26 Feb 2014
PwC Global valuations leader John Glynn and director Caroline Woodward explain how global valuation standards are worth pursuing, regardless of the obstacles likely to be encountered en route. And with a new chairman in place at the IVSC, the time could be right.
What does it take to create an international standard for something? Once you have the will, there’s a way. After the will, or the need, time is the most important thing. Lots of time. Then you need a simple framework, one that’s easy to transition to.
At the same time, you need someone – not the standard setter – to police the new framework. And along the way, you need to gather a critical mass of users, usually convinced by some catalyst – an event, a gesture – that joining in is desirable, if not essential.
In other words, there are a lot of moving parts, but it’s achievable in the right circumstances and with the appropriate efforts.
In fact, it was achieved not all that long ago, in financial reporting – but there were a number of important events that helped. Accounting under communism was very different. When the Berlin Wall fell, former communist countries in the CEE found the basic IAS framework that the IASC (the IASB’s predecessor) had adopted, very helpful.
A swathe of companies were faced with accounting for a whole range of situations they hadn’t yet encountered and for which they had no appropriate national framework. There were a lot of countries transitioning to IAS, and then of course the EU made its grand gesture, mandating IFRS for all listed companies by 2005. Enough things had fallen, or been maneuvered, into place for IFRS to credibly call itself the most widely spoken global accounting language.
So is it fair to say that we need a similar catalyst for the majority to support an international valuations standard setter? Those stars might already be aligning.
Building blocks already exist
First, the circumstances seem right. The financial crisis precipitated a focus on fair value. Valuations suddenly had its ‘Berlin Wall moment’. Regulators looking into the catastrophic failure of major companies were scrutinising the application of the fair value principle and, in many cases, not liking what they saw.
Also, the business environment looks like it might well require more comparable valuations, and soon. Intangible assets like brands, technology and know how are increasingly large components of a company’s value, and they’re hard to put a number on. Companies approach valuing their assets in a variety of ways, and the quality of those valuations can also be variable. Auditing those valuations for financial reporting can be a challenge – one that could be made simpler with global valuation standards.

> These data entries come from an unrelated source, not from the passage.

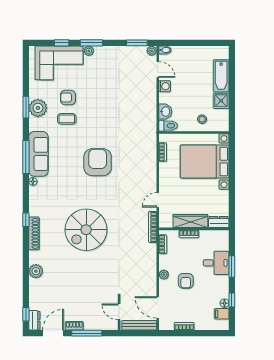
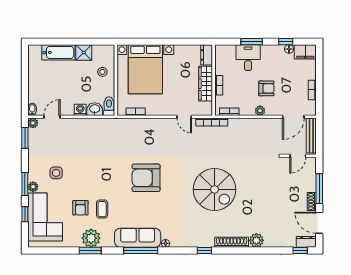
side table: (102, 74) -> (56, 173), added
washing machine: (165, 86) -> (80, 110), moved
shoe rack: (34, 233) -> (232, 242), moved
filing cabinet: (222, 314) -> (305, 52), width x2.00

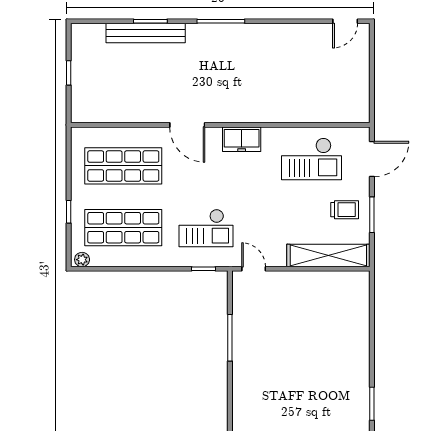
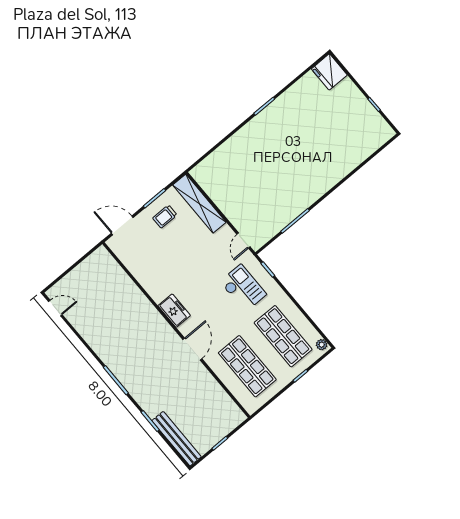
bench: (146, 33) -> (177, 439), moved
checkout: (311, 159) -> (152, 260), removed
trolley: (345, 210) -> (165, 217), turned -90

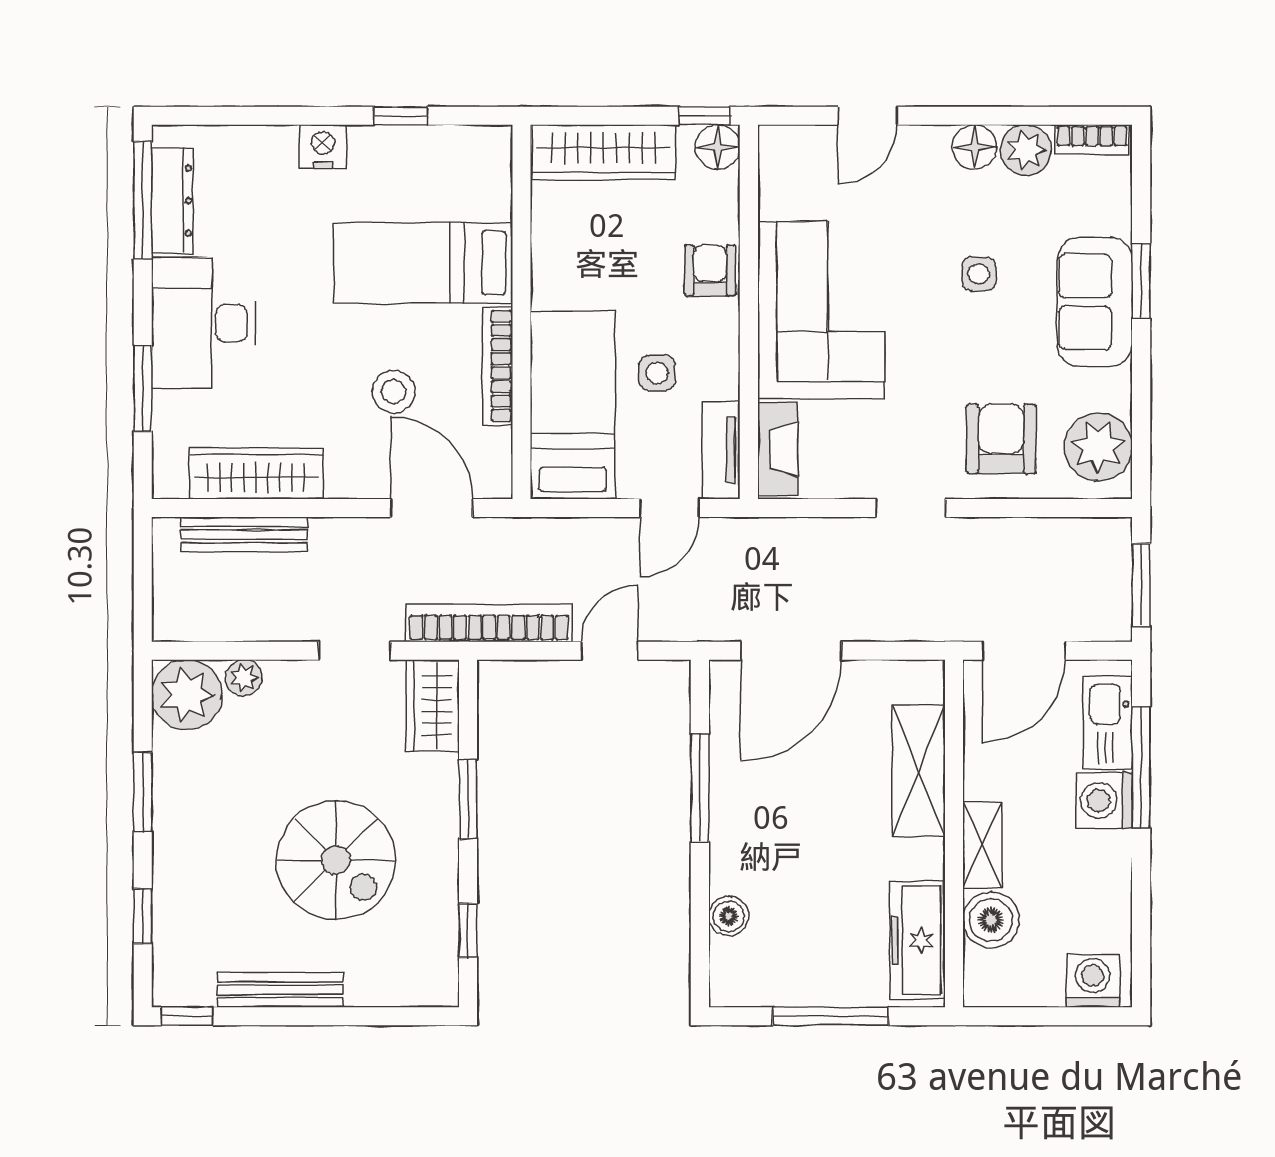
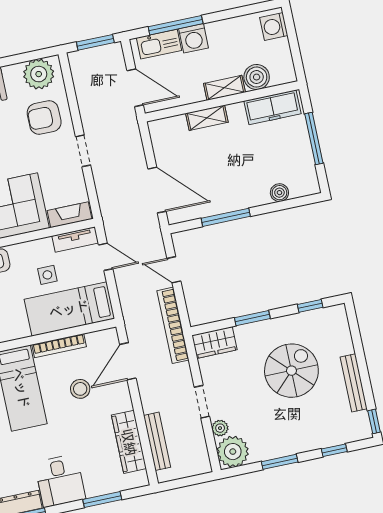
desk: (203, 323) -> (60, 481), width x0.73
doorway: (355, 651) -> (202, 402), moved
shelving: (919, 771) -> (207, 118), width x0.67, depth x0.75

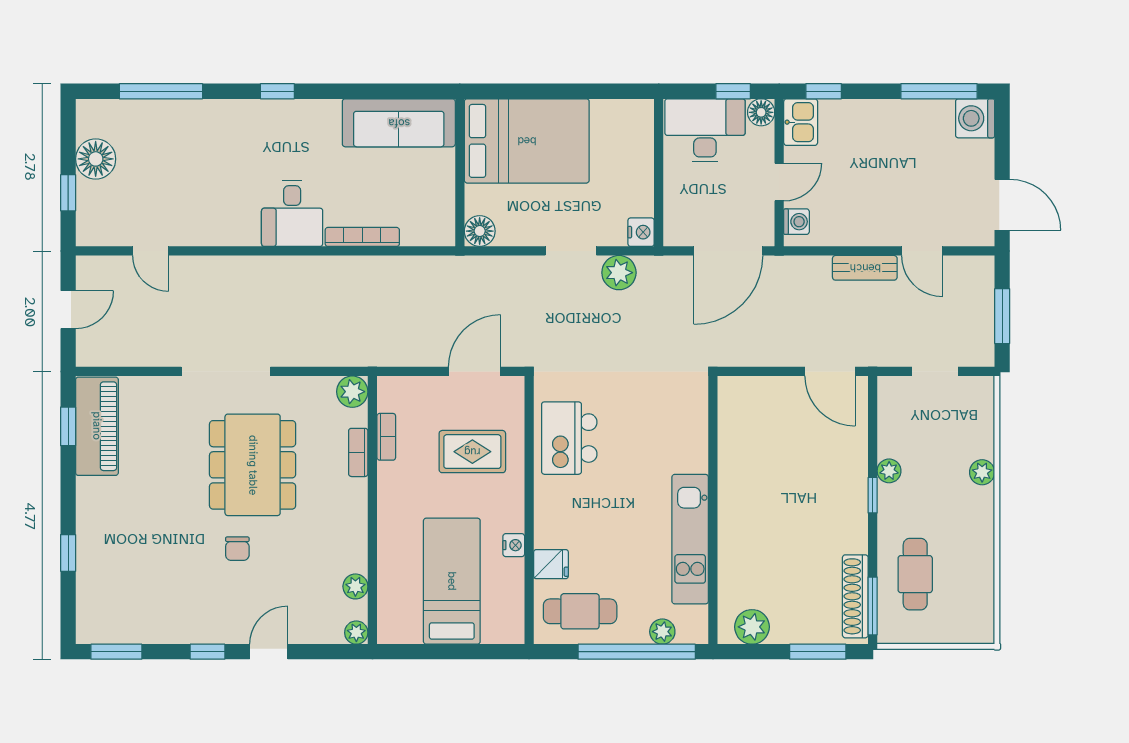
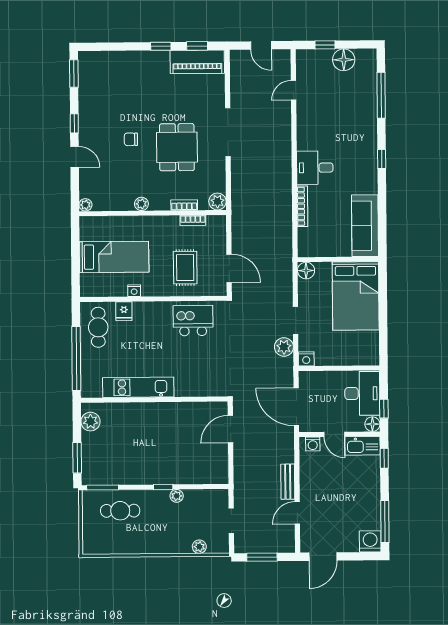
kitchen sink: (801, 122) -> (362, 446), width x1.38
door: (830, 371) -> (230, 429), moved
dining table: (253, 465) -> (177, 147), width x0.73
plant: (982, 472) -> (199, 547), moved
window: (68, 553) -> (161, 46), moved
plant: (355, 586) -> (141, 204), moved
shoe rack: (855, 596) -> (108, 478), removed
plant: (662, 632) -> (88, 372), removed

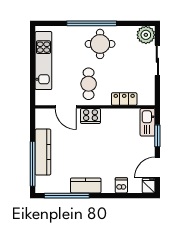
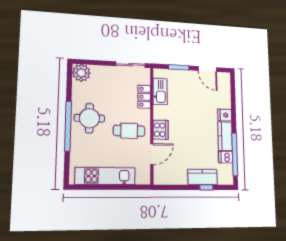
sliding door: (157, 60) -> (131, 65), moved
kitchen sink: (148, 122) -> (160, 92), moved, turned -90
kitchen counter: (43, 152) -> (202, 177), width x0.67
window: (33, 164) -> (206, 187), width x0.32
dishwasher: (121, 185) -> (226, 157), moved
fridge: (149, 186) -> (225, 115), moved

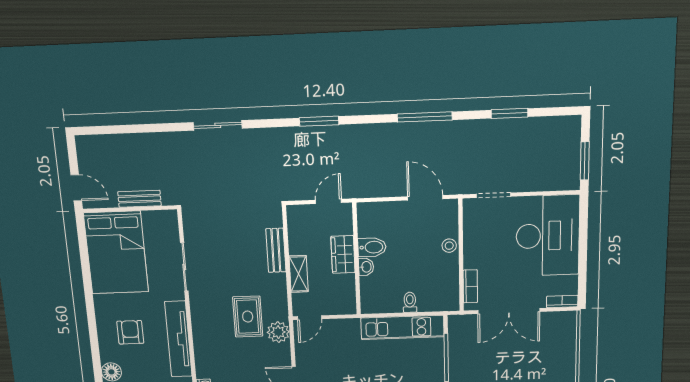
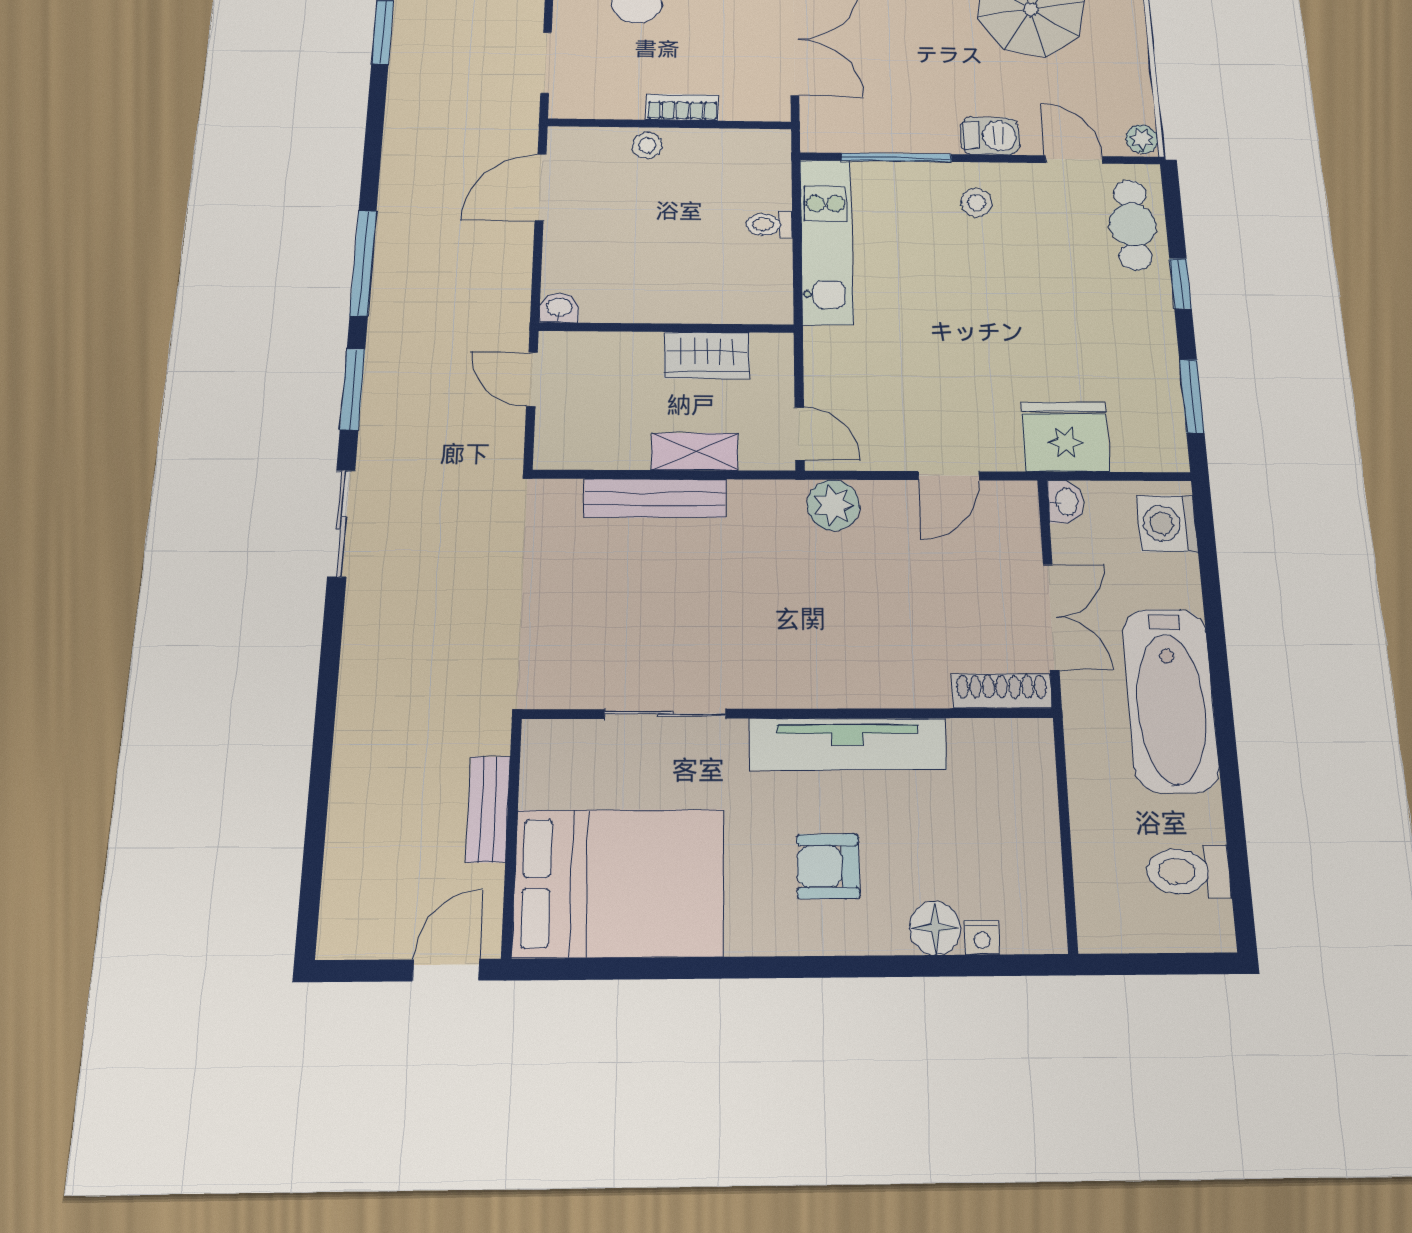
window: (425, 117) -> (363, 263), moved
sliding door: (218, 125) -> (341, 523), moved
bidet: (372, 247) -> (641, 295), removed
bench: (276, 250) -> (655, 498), width x1.36
wardrobe: (343, 254) -> (707, 355), moved
washbasin: (366, 267) -> (559, 308), moved
bookcase: (470, 286) -> (682, 107), moved
rug: (248, 317) -> (794, 573), removed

We need a structure in place – a way of ensuring that asset valuations are of a globally consistent high quality.
The mixture of the crisis and the current business environment may not be enough. But there are positive signs that major players are coalescing around a global valuations standard setter – International Valuation Standards Council (IVSC), a body fast gaining worldwide recognition. The IVSC is one of a number of valuation bodies – most of which operate at a national level – but it stands out as the only organisation in the field truly trying to go global.
A leading technical voice
Among the positive signs too is the arrival at the IVSC of Sir David Tweedie – the driving force behind a very successful decade at the IASB.
With the right approach, an agile standard setter with a clear mission, a transparent system of governance and an open and thorough due process could mirror the headline successes at the IASB.
The profession needs to place trust in the IVSC and support its vision. It’s the only valuation body with global reach and has taken a number of steps to realise the goal of developing high-quality global valuation standards. It has diverse representation on its boards and a history of providing technical guidance across much of the spectrum of valuations.
But what’s the key to developing the IVSC’s position to a well-respected global standard setter?
First there’s the snowball of endorsements – and that’s already happening, including PwC adding our voice in early February.
But, importantly, the IVSC has to tread the line between being too prescriptive or too generic. Standards that are too generic don’t make good guidance, and when things are too prescriptive, professional judgement is hampered.Having a substantive global technical valuation framework that is principles-based will improve the consistency and comparability across the financial markets and increase confidence in valuations performed.
The profession at a crossroads
It’s time for the valuation profession to help chart a course that leads to a unified global framework. Valuation professionals need to decide whether they’re going to enhance their professional standing or continue with the status quo.
What would a break with the status quo look like? Collectively demanding a principles-based technical framework would improve the global standing of valuations specialists and lead to a greater level of consistency in both the methodology and documentation of valuations.
And what happens if the profession and the regulators don’t get behind the IVSC? Clearly the status quo is workable – but it’s certainly not desirable any longer. The increasing complexity of the financial markets, the expanded use of fair value and the evolving business environment has put the valuations profession to the test – and it’s been found wanting in some cases. We have the opportunity now to raise the standard of valuations and increase the confidence in the work that we do.